_DOCUMENT SECTION_:
SIDNER: I was going to ask you how rare this is because usually, they have it all buttoned up, the prosecutors and the defendants. Right?


WILLIAMS: Often, they'll send you in a back room to say, wait a second, you two folks don't seem to be fully in agreement with what you thought you were in an agreement about earlier today, and you can usually go in a conference room, work it out in an hour.

I've never had a plea agreement when I was a prosecutor, just get blown up like this, but it can happen, and it's within the judge's right to do it.

SIDNER: It can happen and it did happen. I want to ask you, Scott. Hunter Biden has been under investigation for five years for his business dealings. I mean, what else can they find? I guess it is the question that has been going on for a very long time. Do you think there is more there? I have a feeling I know the answer.



-- I mean part of what was going on today, I think, was this concept that he may still be under investigation for his foreign business dealings. Did he register under the Foreign Agent Registration Act? And I think he walked in thinking he was going to be protected from all that. And maybe that's not the case.

And so, uh, from Republican perspective, it's -- there's -- there's still more Hunter Biden to know. There's stuff that has been uncovered by the congressional committee. It's why the Republicans in the House right now are talking impeachment inquiry because they feel like they need extra tools to get to the bottom of the influence peddling that they say has been going on in the Biden family. So, is there more? Yeah. From a Republican perspective, there's a lot more.

_ENTRIES SHOWN_:
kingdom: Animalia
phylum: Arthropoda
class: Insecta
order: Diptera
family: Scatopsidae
---
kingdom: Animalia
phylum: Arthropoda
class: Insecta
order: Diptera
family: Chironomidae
--
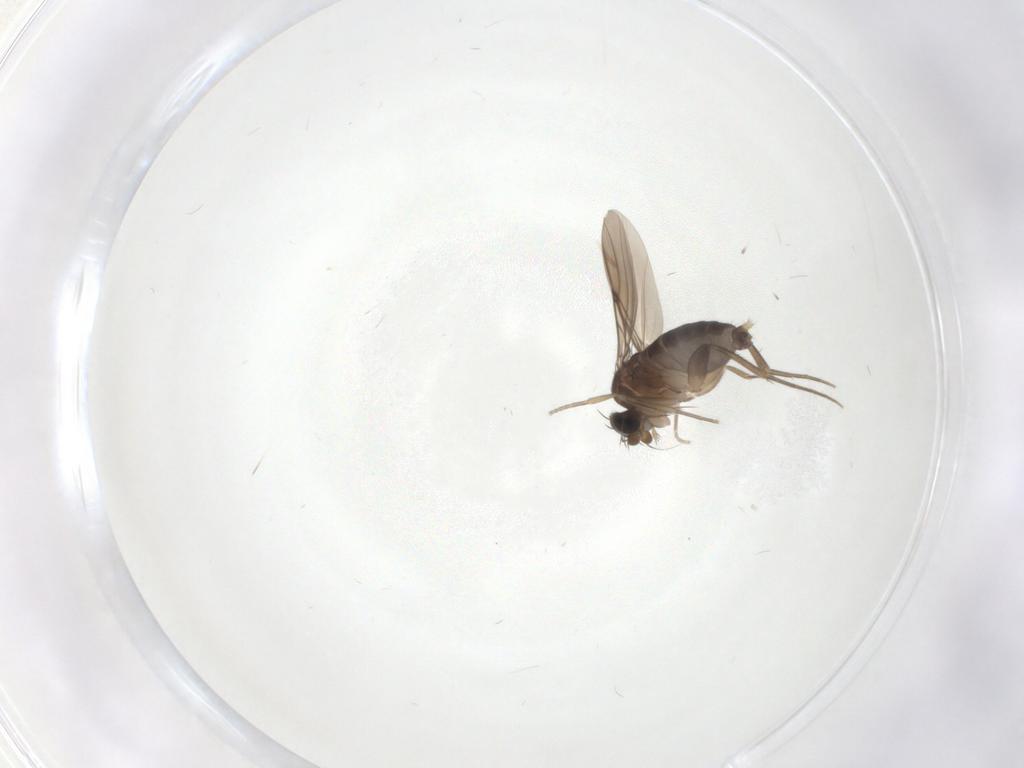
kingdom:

_PROBLEM SET_:
1) List every sentence in the interview transcript that ends with a question mark.
2) Copy the interview transcript from "And so, uh, from" up to and including "a lot more.".
The listing has no connection to the interview transcript.

_ANSWERS PER TASK_:
1)
- Right?
- I mean, what else can they find?
- Do you think there is more there?
- Did he register under the Foreign Agent Registration Act?
- So, is there more?

2)
And so, uh, from Republican perspective, it's -- there's -- there's still more Hunter Biden to know. There's stuff that has been uncovered by the congressional committee. It's why the Republicans in the House right now are talking impeachment inquiry because they feel like they need extra tools to get to the bottom of the influence peddling that they say has been going on in the Biden family. So, is there more? Yeah. From a Republican perspective, there's a lot more.